======== PROVIDED TEXT ========
As we come to terms with what has taken place, a review of security protocols will undoubtedly become part of the discussion. I was heartbroken when I came across a sister church’s instructions not to open the door to people unknown to church members. I suspect that security will be a topic at our connectional meetings during the upcoming conference year.

The bomb threat made to another of our historic churches, the threatening, sexist letters sent to at least three AME women pastors and the burning of black churches in the time since the shooting have only increased our sense of urgency.

It is difficult to open the doors of the church spiritually and figuratively while carrying tremendous concerns about doing so literally.

This is our new normal.

Considering all events across the country, it would be a grave mistake if we tried to make our new normal look just like our old one.

The future must see a radical shift in our conversation and perspective. We must openly acknowledge the violence against black bodies -- always pervasive in our country -- that has seemingly become more frequent and normative in recent times. How do we make the shift?

First, we cannot default to comfortable conversation that characterizes this violent act as a tragic but isolated incident. Doing so does not acknowledge its connection to the greater and ongoing narrative that characterizes black bodies as a threat to be subdued and conquered.

Are we really surprised by the ideologies revealed in the shooter’s manifesto when the same racist malady (albeit a milder form) infects our societal systems and institutions? We must be intentional about the language we use, and speak of what happened at Mother Emanuel not just as a terrible tragedy but as racialized terrorism.
======== PROVIDED RECORDS ========
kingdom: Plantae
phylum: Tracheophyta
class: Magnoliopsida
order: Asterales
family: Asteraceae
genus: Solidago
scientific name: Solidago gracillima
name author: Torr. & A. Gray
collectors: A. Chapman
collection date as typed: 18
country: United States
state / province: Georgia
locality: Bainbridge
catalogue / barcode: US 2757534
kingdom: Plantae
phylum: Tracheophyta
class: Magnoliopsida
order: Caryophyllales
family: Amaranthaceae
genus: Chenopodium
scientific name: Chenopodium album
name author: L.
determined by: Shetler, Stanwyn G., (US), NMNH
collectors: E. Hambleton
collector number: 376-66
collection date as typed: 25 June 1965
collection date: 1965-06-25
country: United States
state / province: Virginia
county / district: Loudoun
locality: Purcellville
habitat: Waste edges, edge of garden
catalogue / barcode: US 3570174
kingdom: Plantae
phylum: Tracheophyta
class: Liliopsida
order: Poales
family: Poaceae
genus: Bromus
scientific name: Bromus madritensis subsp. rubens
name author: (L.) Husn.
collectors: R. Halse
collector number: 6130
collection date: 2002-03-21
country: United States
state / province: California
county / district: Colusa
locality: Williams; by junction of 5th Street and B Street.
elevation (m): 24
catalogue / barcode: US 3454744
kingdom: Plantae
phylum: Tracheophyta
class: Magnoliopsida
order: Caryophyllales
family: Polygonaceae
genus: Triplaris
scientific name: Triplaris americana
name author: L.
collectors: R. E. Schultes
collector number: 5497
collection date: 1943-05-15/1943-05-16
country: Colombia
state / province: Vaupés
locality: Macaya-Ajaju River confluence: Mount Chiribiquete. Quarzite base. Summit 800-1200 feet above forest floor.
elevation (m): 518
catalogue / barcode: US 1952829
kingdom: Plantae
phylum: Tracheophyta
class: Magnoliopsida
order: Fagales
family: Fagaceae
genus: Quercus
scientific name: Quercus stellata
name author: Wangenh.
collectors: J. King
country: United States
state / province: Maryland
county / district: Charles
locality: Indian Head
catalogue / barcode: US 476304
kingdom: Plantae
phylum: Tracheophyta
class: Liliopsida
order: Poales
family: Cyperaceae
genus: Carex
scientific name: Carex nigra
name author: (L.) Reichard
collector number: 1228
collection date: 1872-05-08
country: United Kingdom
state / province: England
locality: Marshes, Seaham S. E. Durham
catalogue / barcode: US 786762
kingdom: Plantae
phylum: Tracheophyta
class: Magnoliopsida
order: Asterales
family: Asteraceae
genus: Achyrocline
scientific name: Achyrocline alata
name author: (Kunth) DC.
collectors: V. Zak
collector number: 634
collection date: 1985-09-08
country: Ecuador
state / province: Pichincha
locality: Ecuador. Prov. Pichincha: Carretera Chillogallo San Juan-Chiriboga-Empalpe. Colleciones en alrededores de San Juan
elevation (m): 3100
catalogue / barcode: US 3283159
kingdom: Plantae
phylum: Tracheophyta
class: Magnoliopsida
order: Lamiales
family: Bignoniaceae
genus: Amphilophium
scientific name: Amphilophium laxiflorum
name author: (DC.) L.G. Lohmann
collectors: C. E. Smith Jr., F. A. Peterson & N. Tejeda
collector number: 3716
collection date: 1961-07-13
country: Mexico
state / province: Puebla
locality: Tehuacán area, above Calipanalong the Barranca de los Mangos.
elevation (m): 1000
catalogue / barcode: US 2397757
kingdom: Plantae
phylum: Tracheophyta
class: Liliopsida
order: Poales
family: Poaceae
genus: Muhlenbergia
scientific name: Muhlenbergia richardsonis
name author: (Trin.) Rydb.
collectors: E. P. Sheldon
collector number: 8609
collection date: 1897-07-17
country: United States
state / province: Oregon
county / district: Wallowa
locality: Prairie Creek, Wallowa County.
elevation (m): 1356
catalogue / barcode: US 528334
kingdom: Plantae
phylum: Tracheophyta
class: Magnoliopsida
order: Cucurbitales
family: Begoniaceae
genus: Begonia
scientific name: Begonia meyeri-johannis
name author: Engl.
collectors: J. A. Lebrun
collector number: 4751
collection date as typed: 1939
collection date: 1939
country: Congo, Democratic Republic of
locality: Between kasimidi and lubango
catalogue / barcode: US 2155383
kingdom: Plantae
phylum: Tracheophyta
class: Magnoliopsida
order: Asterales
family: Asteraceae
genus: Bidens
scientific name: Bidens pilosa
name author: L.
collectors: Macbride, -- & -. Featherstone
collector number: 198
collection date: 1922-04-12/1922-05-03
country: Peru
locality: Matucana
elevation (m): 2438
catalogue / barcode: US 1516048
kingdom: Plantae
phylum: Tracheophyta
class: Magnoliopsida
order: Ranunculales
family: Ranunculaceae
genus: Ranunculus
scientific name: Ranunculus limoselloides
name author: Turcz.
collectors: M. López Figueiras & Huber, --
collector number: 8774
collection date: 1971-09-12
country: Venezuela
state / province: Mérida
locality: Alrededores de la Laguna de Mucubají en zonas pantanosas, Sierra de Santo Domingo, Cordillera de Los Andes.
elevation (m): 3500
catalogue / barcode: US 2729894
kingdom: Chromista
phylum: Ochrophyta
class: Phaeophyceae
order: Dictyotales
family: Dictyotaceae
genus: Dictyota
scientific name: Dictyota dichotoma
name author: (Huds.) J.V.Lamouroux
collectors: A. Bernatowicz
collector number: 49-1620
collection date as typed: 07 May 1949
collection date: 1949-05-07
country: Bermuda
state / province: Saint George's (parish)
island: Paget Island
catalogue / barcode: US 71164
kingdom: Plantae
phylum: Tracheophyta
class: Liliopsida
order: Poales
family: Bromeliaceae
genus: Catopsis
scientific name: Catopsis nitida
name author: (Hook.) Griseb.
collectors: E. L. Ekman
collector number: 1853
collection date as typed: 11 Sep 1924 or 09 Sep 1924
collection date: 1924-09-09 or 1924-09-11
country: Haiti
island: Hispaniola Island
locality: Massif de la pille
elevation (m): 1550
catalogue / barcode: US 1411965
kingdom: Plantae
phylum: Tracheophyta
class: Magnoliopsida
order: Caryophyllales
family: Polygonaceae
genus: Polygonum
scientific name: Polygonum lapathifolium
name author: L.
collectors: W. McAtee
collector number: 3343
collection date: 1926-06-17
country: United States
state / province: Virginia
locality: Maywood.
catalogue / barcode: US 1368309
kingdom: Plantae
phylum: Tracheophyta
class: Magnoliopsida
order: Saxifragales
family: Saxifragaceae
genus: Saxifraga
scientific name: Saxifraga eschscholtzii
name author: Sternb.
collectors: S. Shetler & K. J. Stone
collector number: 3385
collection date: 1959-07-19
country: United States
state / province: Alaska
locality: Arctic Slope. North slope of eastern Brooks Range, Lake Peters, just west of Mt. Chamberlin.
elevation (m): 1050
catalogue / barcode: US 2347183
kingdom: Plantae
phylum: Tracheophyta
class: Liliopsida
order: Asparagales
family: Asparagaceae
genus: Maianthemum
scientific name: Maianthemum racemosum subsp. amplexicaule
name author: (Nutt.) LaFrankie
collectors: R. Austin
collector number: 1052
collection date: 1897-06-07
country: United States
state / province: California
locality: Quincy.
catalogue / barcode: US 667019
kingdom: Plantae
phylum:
========
EXERCISE REQUIREMENTS –
**1)** From the passage on the Mother Emanuel shooting, extract the stretch from "The bomb threat" through "our old one.".
**2)** In the passage on the Mother Emanuel shooting, what instructions did a sister church give that left the writer heartbroken?
Rely only on the text to answer.

WRITTEN RESPONSES –
**1)**
The bomb threat made to another of our historic churches, the threatening, sexist letters sent to at least three AME women pastors and the burning of black churches in the time since the shooting have only increased our sense of urgency.

It is difficult to open the doors of the church spiritually and figuratively while carrying tremendous concerns about doing so literally.

This is our new normal.

Considering all events across the country, it would be a grave mistake if we tried to make our new normal look just like our old one.

**2)** Not to open the door to people unknown to church members.